One such molecule came out of Bertozzi’s lab, which reported in a 2021 article in the journal Cell the discovery of a new type of hybrid molecule, glycosylated RNA, on the surface of cells. According to Ryan Flynn, the paper’s first author who was then a postdoc in the lab, the finding would have been impossible without the ability to label molecules in living cells without chemical interference from a bivalent copper catalyst.

Courtesy of Ryan Flynn and Carolyn Bertozzi

Researchers have long known that glycolipids and glycoproteins are present on the cell surface. Work in the Bertozzi lab revealed what Ryan Flynn describes as the “third hand”: glycoRNA.

A champion and a living playground

As a mentor, Flynn said, Bertozzi was thoughtful and intent. “When you’re talking to her, she’s hyper-present and thinks incredibly deeply about what you’re saying. … In the context of being hilariously busy all the time, the ability to do this for whomever she’s speaking to is special.”

Yamuna Krishnan, a chemical biologist at the University of Chicago, met Bertozzi during a seminar visit Bertozzi made to Chicago when Krishnan was a recent immigrant and young professor. Noticing that Krishnan had yet to feel at home in the chemical biology community, Krishnan recounts, Bertozzi “with her characteristic warmth and brilliance said, ‘Let’s de-orphanize you!’” — and then made good on the intention.

Other trainees and mentees also lauded Bertozzi’s mentorship. “She is a tireless champion for her students and a beacon for queer chemists everywhere,” wrote Mireille Kamariza, who earned her Ph.D. in Bertozzi’s lab. (Bertozzi is the first lesbian laureate in chemistry.

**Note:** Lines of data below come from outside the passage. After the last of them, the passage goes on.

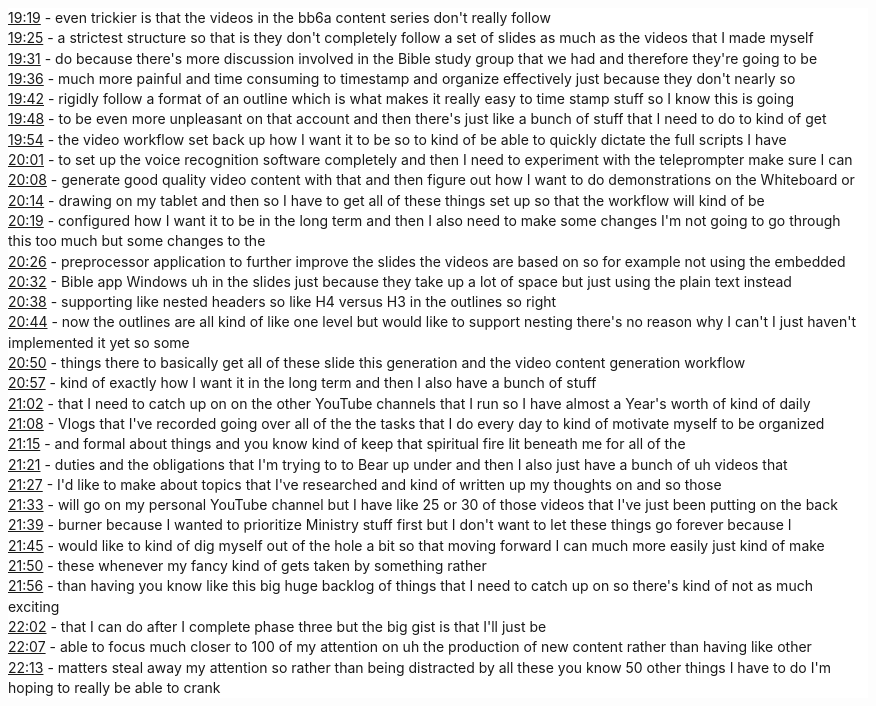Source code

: <a href="https://www.youtube.com/watch?v=XFEHTiaqGU0&t=1159">19:19</a> - even trickier is that the videos in the bb6a content series don't really follow<br/>
<a href="https://www.youtube.com/watch?v=XFEHTiaqGU0&t=1165">19:25</a> - a strictest structure so that is they don't completely follow a set of slides as much as the videos that I made myself<br/>
<a href="https://www.youtube.com/watch?v=XFEHTiaqGU0&t=1171">19:31</a> - do because there's more discussion involved in the Bible study group that we had and therefore they're going to be<br/>
<a href="https://www.youtube.com/watch?v=XFEHTiaqGU0&t=1176">19:36</a> - much more painful and time consuming to timestamp and organize effectively just because they don't nearly so<br/>
<a href="https://www.youtube.com/watch?v=XFEHTiaqGU0&t=1182">19:42</a> - rigidly follow a format of an outline which is what makes it really easy to time stamp stuff so I know this is going<br/>
<a href="https://www.youtube.com/watch?v=XFEHTiaqGU0&t=1188">19:48</a> - to be even more unpleasant on that account and then there's just like a bunch of stuff that I need to do to kind of get<br/>
<a href="https://www.youtube.com/watch?v=XFEHTiaqGU0&t=1194">19:54</a> - the video workflow set back up how I want it to be so to kind of be able to quickly dictate the full scripts I have<br/>
<a href="https://www.youtube.com/watch?v=XFEHTiaqGU0&t=1201">20:01</a> - to set up the voice recognition software completely and then I need to experiment with the teleprompter make sure I can<br/>
<a href="https://www.youtube.com/watch?v=XFEHTiaqGU0&t=1208">20:08</a> - generate good quality video content with that and then figure out how I want to do demonstrations on the Whiteboard or<br/>
<a href="https://www.youtube.com/watch?v=XFEHTiaqGU0&t=1214">20:14</a> - drawing on my tablet and then so I have to get all of these things set up so that the workflow will kind of be<br/>
<a href="https://www.youtube.com/watch?v=XFEHTiaqGU0&t=1219">20:19</a> - configured how I want it to be in the long term and then I also need to make some changes I'm not going to go through this too much but some changes to the<br/>
<a href="https://www.youtube.com/watch?v=XFEHTiaqGU0&t=1226">20:26</a> - preprocessor application to further improve the slides the videos are based on so for example not using the embedded<br/>
<a href="https://www.youtube.com/watch?v=XFEHTiaqGU0&t=1232">20:32</a> - Bible app Windows uh in the slides just because they take up a lot of space but just using the plain text instead<br/>
<a href="https://www.youtube.com/watch?v=XFEHTiaqGU0&t=1238">20:38</a> - supporting like nested headers so like H4 versus H3 in the outlines so right<br/>
<a href="https://www.youtube.com/watch?v=XFEHTiaqGU0&t=1244">20:44</a> - now the outlines are all kind of like one level but would like to support nesting there's no reason why I can't I just haven't implemented it yet so some<br/>
<a href="https://www.youtube.com/watch?v=XFEHTiaqGU0&t=1250">20:50</a> - things there to basically get all of these slide this generation and the video content generation workflow<br/>
<a href="https://www.youtube.com/watch?v=XFEHTiaqGU0&t=1257">20:57</a> - kind of exactly how I want it in the long term and then I also have a bunch of stuff<br/>
<a href="https://www.youtube.com/watch?v=XFEHTiaqGU0&t=1262">21:02</a> - that I need to catch up on on the other YouTube channels that I run so I have almost a Year's worth of kind of daily<br/>
<a href="https://www.youtube.com/watch?v=XFEHTiaqGU0&t=1268">21:08</a> - Vlogs that I've recorded going over all of the the tasks that I do every day to kind of motivate myself to be organized<br/>
<a href="https://www.youtube.com/watch?v=XFEHTiaqGU0&t=1275">21:15</a> - and formal about things and you know kind of keep that spiritual fire lit beneath me for all of the<br/>
<a href="https://www.youtube.com/watch?v=XFEHTiaqGU0&t=1281">21:21</a> - duties and the obligations that I'm trying to to Bear up under and then I also just have a bunch of uh videos that<br/>
<a href="https://www.youtube.com/watch?v=XFEHTiaqGU0&t=1287">21:27</a> - I'd like to make about topics that I've researched and kind of written up my thoughts on and so those<br/>
<a href="https://www.youtube.com/watch?v=XFEHTiaqGU0&t=1293">21:33</a> - will go on my personal YouTube channel but I have like 25 or 30 of those videos that I've just been putting on the back<br/>
<a href="https://www.youtube.com/watch?v=XFEHTiaqGU0&t=1299">21:39</a> - burner because I wanted to prioritize Ministry stuff first but I don't want to let these things go forever because I<br/>
<a href="https://www.youtube.com/watch?v=XFEHTiaqGU0&t=1305">21:45</a> - would like to kind of dig myself out of the hole a bit so that moving forward I can much more easily just kind of make<br/>
<a href="https://www.youtube.com/watch?v=XFEHTiaqGU0&t=1310">21:50</a> - these whenever my fancy kind of gets taken by something rather<br/>
<a href="https://www.youtube.com/watch?v=XFEHTiaqGU0&t=1316">21:56</a> - than having you know like this big huge backlog of things that I need to catch up on so there's kind of not as much exciting<br/>
<a href="https://www.youtube.com/watch?v=XFEHTiaqGU0&t=1322">22:02</a> - that I can do after I complete phase three but the big gist is that I'll just be<br/>
<a href="https://www.youtube.com/watch?v=XFEHTiaqGU0&t=1327">22:07</a> - able to focus much closer to 100 of my attention on uh the production of new content rather than having like other<br/>
<a href="https://www.youtube.com/watch?v=XFEHTiaqGU0&t=1333">22:13</a> - matters steal away my attention so rather than being distracted by all these you know 50 other things I have to do I'm hoping to really be able to crank<br/>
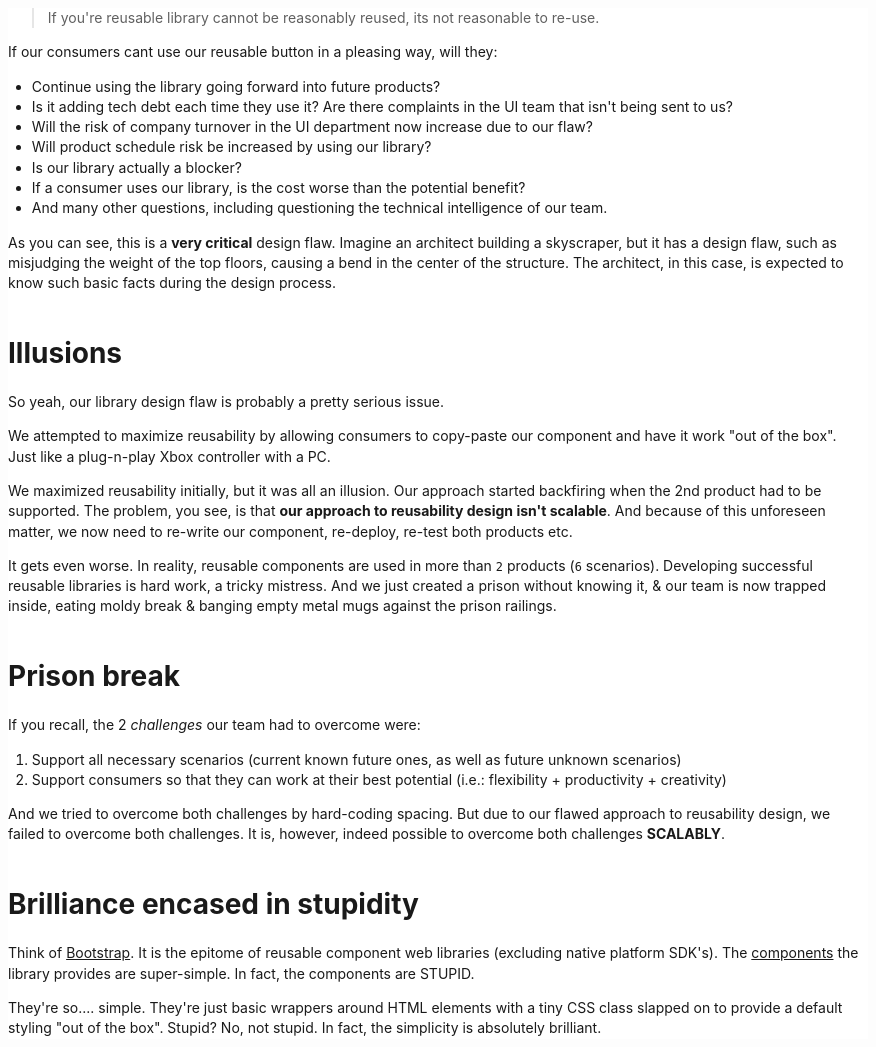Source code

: > If you're reusable library cannot be reasonably reused, its not reasonable to re-use.

If our consumers cant use our reusable button in a pleasing way, will they:
- Continue using the library going forward into future products?
- Is it adding tech debt each time they use it? Are there complaints in the UI team that isn't being sent to us?
- Will the risk of company turnover in the UI department now increase due to our flaw?
- Will product schedule risk be increased by using our library?
- Is our library actually a blocker?
- If a consumer uses our library, is the cost worse than the potential benefit?
- And many other questions, including questioning the technical intelligence of our team.

As you can see, this is a **very critical** design flaw. Imagine an architect building a skyscraper, but it has a design flaw, such as misjudging the weight of the top floors, causing a bend in the center of the structure. The architect, in this case, is expected to know such basic facts during the design process.

# Illusions
So yeah, our library design flaw is probably a pretty serious issue.

We attempted to maximize reusability by allowing consumers to copy-paste our component and have it work "out of the box". Just like a plug-n-play Xbox controller with a PC.

We maximized reusability initially, but it was all an illusion. Our approach started backfiring when the 2nd product had to be supported. The problem, you see, is that **our approach to reusability design isn't scalable**. And because of this unforeseen matter, we now need to re-write our component, re-deploy, re-test both products etc.

It gets even worse. In reality, reusable components are used in more than `2` products (`6` scenarios). Developing successful reusable libraries is hard work, a tricky mistress. And we just created a prison without knowing it, & our team is now trapped inside, eating moldy break & banging empty metal mugs against the prison railings.

# Prison break
If you recall, the 2 *challenges* our team had to overcome were:
1. Support all necessary scenarios (current known future ones, as well as future unknown scenarios)
1. Support consumers so that they can work at their best potential (i.e.: flexibility + productivity + creativity)

And we tried to overcome both challenges by hard-coding spacing.
But due to our flawed approach to reusability design, we failed to overcome both challenges.
It is, however, indeed possible to overcome both challenges **SCALABLY**.

# Brilliance encased in stupidity
Think of [Bootstrap](https://getbootstrap.com). It is the epitome of reusable component web libraries (excluding native platform SDK's).
The [components](https://getbootstrap.com/2.3.2/components.html) the library provides are super-simple. In fact, the components are STUPID.

They're so.... simple. They're just basic wrappers around HTML elements with a tiny CSS class slapped on to provide a default styling "out of the box". Stupid? No, not stupid. In fact, the simplicity is absolutely brilliant.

She and Svante Pääbo, who received this year’s prize in physiology or medicine, join a short list of openly LGBT Nobel laureates, very few of whom have been scientists.)

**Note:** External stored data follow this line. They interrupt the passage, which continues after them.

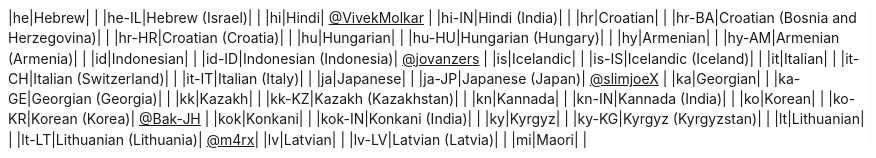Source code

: |he|Hebrew| |
|he-IL|Hebrew (Israel)| |
|hi|Hindi| [@VivekMolkar](https://github.com/VivekMolkar) |
|hi-IN|Hindi (India)| |
|hr|Croatian| |
|hr-BA|Croatian (Bosnia and Herzegovina)| |
|hr-HR|Croatian (Croatia)| |
|hu|Hungarian| |
|hu-HU|Hungarian (Hungary)| |
|hy|Armenian| |
|hy-AM|Armenian (Armenia)| |
|id|Indonesian| |
|id-ID|Indonesian (Indonesia)| [@jovanzers](https://github.com/jovanzers) |
|is|Icelandic| |
|is-IS|Icelandic (Iceland)| |
|it|Italian| |
|it-CH|Italian (Switzerland)| |
|it-IT|Italian (Italy)| |
|ja|Japanese| |
|ja-JP|Japanese (Japan)| [@slimjoeX](https://github.com/slimjoeX) |
|ka|Georgian| |
|ka-GE|Georgian (Georgia)| |
|kk|Kazakh| |
|kk-KZ|Kazakh (Kazakhstan)| |
|kn|Kannada| |
|kn-IN|Kannada (India)| |
|ko|Korean| |
|ko-KR|Korean (Korea)| [@Bak-JH](https://github.com/Bak-JH) |
|kok|Konkani| |
|kok-IN|Konkani (India)| |
|ky|Kyrgyz| |
|ky-KG|Kyrgyz (Kyrgyzstan)| |
|lt|Lithuanian| |
|lt-LT|Lithuanian (Lithuania)| [@m4rx](https://github.com/m4rx)|
|lv|Latvian| |
|lv-LV|Latvian (Latvia)| |
|mi|Maori| |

During Wednesday’s Nobel press conference, which was held at roughly 3 a.m. California time, shortly after she received the news, Bertozzi said, “I’m absolutely stunned. … I’m still not entirely positive that it’s real, but it’s getting realer by the minute.”

She may have been surprised, but many in the field had predicted this prize would come someday. Bertozzi is widely regarded as a leader in the field of chemical biology, and several public polls of chemists, for instance one run by Nature editor Stuart Cantrill, predicted a win for biorthogonal chemistry.

Bertozzi noted in the press conference that she was glad the prize will draw attention to the field of chemical biology and added that it made her “reflect on how fortunate I have been” to work with talented colleagues, students and postdocs over the years.

Those colleagues emphasize that Bertozzi’s inventive thinking was key to her success.

“She threw caution to the winds and approached biology with an inventor’s mindset,” Krishnan wrote. “Suddenly her work made chemists look at biology a little differently — (as) a complex living playground to integrate new chemistries and understand a little more.”